In my understanding Jack's main points are:
* Topic Maps can help humans to mediate among heterogeneous populations of ontologies
* we need a working ontology to map most other ontologies
* a lone PSI is not sufficient to unambigously identify a subject among a universe of subjects
* TMRM acknowledges this and allows specifying the properties of subjects
* subject properties means key-value pairs (key-value-valueType or propertyType-value-valueType triples)
* we need PSIs for keys (propertyTypes) and valueTypes (derived from XML dataTypes)
* AI feature vectors might be related to subject properties
* we need a TMA (topic map application) to identify all the ontologies to define the notion of "subject properties"
* the most important aspect of future mapping of subjects with topic maps will be to establish subject identity by way of subject property declarations
* in order to not reinvent terminology, such a TMA should attempt to include all relevant metadata/ontology standards.

Wiki on Topic Maps in Libraries (Suellen Stringer-Hye)

As announced on topicmapmail, Suellen Stringer-Hye of Vanderbilt University is putting together a Topic Maps for Libraries wiki (with pmwiki) at
<http://tm4lib.library.vanderbilt.edu/wiki/>
and has established a Topic Maps Interest Group within LITA.

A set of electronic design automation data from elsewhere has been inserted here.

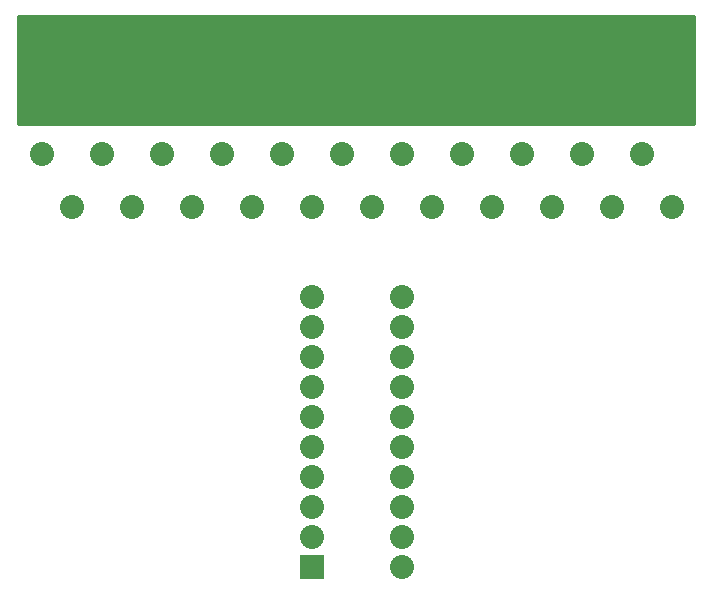
<source format=gbs>
%FSTAX24Y24*%
%MOIN*%
%IN MASK2.gbs *%
%ADD10C,0.0100*%
%ADD11C,0.0800*%
%ADD12R,0.0800X0.0800*%
D11*X011466Y016241D03*X015466D03*X007466D03*X021466D03*X003466D03*
X013466D03*D12*X010466Y002491D03*D11*X013466Y008491D03*Y010491D03*
Y007491D03*Y006491D03*Y005491D03*Y004491D03*Y003491D03*Y002491D03*
X010466Y010491D03*Y003491D03*Y004491D03*Y005491D03*Y011491D03*
X013466D03*X010466Y006491D03*Y007491D03*Y008491D03*Y009491D03*
X013466D03*X005466Y016241D03*X002466Y014491D03*X004466D03*X006466D03*
X008466D03*X010466D03*X020466D03*X012466D03*X019466Y016241D03*
X016466Y014491D03*X018466D03*X014466D03*X001466Y016241D03*X009466D03*
X022466Y014491D03*X017466Y016241D03*D10*X000689Y017241D02*
G01X023216D01*X000689Y017291D02*X023216D01*X000689Y017341D02*
X023216D01*X000689Y01739D02*X023216D01*X000689Y01744D02*X023216D01*
X000689Y017489D02*X023216D01*X000689Y017539D02*X023216D01*
X000689Y017589D02*X023216D01*X000689Y017638D02*X023216D01*
X000689Y017688D02*X023216D01*X000689Y017738D02*X023216D01*
X000689Y017787D02*X023216D01*X000689Y017837D02*X023216D01*
X000689Y017887D02*X023216D01*X000689Y017936D02*X023216D01*
X000689Y017986D02*X023216D01*X000689Y018036D02*X023216D01*
X000689Y018085D02*X023216D01*X000689Y018135D02*X023216D01*
X000689Y018185D02*X023216D01*X000689Y018234D02*X023216D01*
X000689Y018284D02*X023216D01*X000689Y018334D02*X023216D01*
X000689Y018383D02*X023216D01*X000689Y018433D02*X023216D01*
X000689Y018483D02*X023216D01*X000689Y018532D02*X023216D01*
X000689Y018582D02*X023216D01*X000689Y018632D02*X023216D01*
X000689Y018681D02*X023216D01*X000689Y018731D02*X023216D01*
X000689Y018781D02*X023216D01*X000689Y01883D02*X023216D01*
X000689Y01888D02*X023216D01*X000689Y01893D02*X023216D01*
X000689Y018979D02*X023216D01*X000689Y019029D02*X023216D01*
X000689Y019079D02*X023216D01*X000689Y019128D02*X023216D01*
X000689Y019178D02*X023216D01*X000689Y019227D02*X023216D01*
X000689Y019277D02*X023216D01*X000689Y019327D02*X023216D01*
X000689Y019376D02*X023216D01*X000689Y019426D02*X023216D01*
X000689Y019476D02*X023216D01*X000689Y019525D02*X023216D01*
X000689Y019575D02*X023216D01*X000689Y019625D02*X023216D01*
X000689Y019674D02*X023216D01*X000689Y019724D02*X023216D01*
X000689Y019774D02*X023216D01*X000689Y019823D02*X023216D01*
X000689Y019873D02*X023216D01*X000689Y019923D02*X023216D01*
X000689Y019972D02*X023216D01*X000689Y020022D02*X023216D01*
X000689Y020072D02*X023216D01*X000689Y020121D02*X023216D01*
X000689Y020171D02*X023216D01*X000689Y020221D02*X023216D01*
X000689Y02027D02*X023216D01*X000689Y02032D02*X023216D01*
X000689Y02037D02*X023216D01*X000689Y020419D02*X023216D01*
X000689Y020469D02*X023216D01*X000689Y020519D02*X023216D01*
X000689Y020568D02*X023216D01*X000689Y020618D02*X023216D01*
X000689Y020668D02*X023216D01*X000689Y020717D02*X023216D01*
X000689Y020767D02*X023216D01*X000689Y020817D02*X023216D01*
X012466Y017241D02*X023216D01*Y020866D01*X000689D01*Y017241D01*
X012466D01*
M02*
</source>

Website: http://staffweb.library.vanderbilt.edu/libtech/stringer/
Email: suellen.stringer-hye@Vanderbilt.Edu

Monday, October 10, 2005

Semblogging use case: 40.000 digital fotos of destroyed paintings online

Reading the article [1] about the 40.000 digital fotos now online from http://www.zi.fotothek.org/, it occurred to me that this might be an interesting user community for semblogging (semantic blogging). I hope to be able to look into providing a first semblogging facility for such users in some weeks.

Unfortunately, the application uses popup windows and not REST style!

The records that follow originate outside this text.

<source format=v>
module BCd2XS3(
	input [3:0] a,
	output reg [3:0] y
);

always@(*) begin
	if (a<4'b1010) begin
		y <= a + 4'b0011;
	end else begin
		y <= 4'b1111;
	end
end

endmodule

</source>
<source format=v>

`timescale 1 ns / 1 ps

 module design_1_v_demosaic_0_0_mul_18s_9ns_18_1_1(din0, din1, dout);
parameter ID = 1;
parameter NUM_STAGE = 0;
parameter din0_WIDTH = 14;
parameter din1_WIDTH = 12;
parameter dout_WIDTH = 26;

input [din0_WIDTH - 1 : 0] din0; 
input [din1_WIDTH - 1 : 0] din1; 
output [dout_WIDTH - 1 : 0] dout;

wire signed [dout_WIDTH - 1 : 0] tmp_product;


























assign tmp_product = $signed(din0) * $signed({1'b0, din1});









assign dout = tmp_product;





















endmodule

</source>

[1] "Jetzt online: Hitlers Dia-Sammlung im Netz". Süddeutsche Zeitung, Feuilleton, Freitag 7. Oktober 2005, S. 14

For Semblogging, see my open space presentation slide at TMRA05, included below:

Semblogging with Topic Maps

Motivation
----------
* smart content aggregation of blog entries needs more semantics than just tag clouds
* see e.g. Jack Park‘s elaboration on tagging in his „just for me“ paper
* Semblogging as a special case of semantic annotation in line with DKM (Distributed Knowledge Management)

Prior work
----------
* seminal work by Cayzer (RDF semblogging concept and protoype), citing the XTM book
* redo it, and even better with Topic Maps!
* ideas by Jack Park (on semblogging as an example for Augmented Storytelling)
* idea of Dmitry Bogachev. Prototypical OKS semblogging application by Lars Marius Garshol

Current work
------------
* Developing some Use Cases
* One student implementing in his diploma thesis a prototype coupling blojsom with tmapi and TM engine
* Further work under way looking more into distributed aspects and semantic web services

What to Semblog about?
----------------------
* bibMap or the Topic Map Research and Applications Landscape?
* All TMRA05 participants and community semblogging on Topic Maps? SemWikiBlogging?
* Learning process in a teaching course in information and knowledge management?
[And now added: the collection of 40.000 digital fotos, as discussed above)

Your ideas? Who is interested in what? Who will contribute what?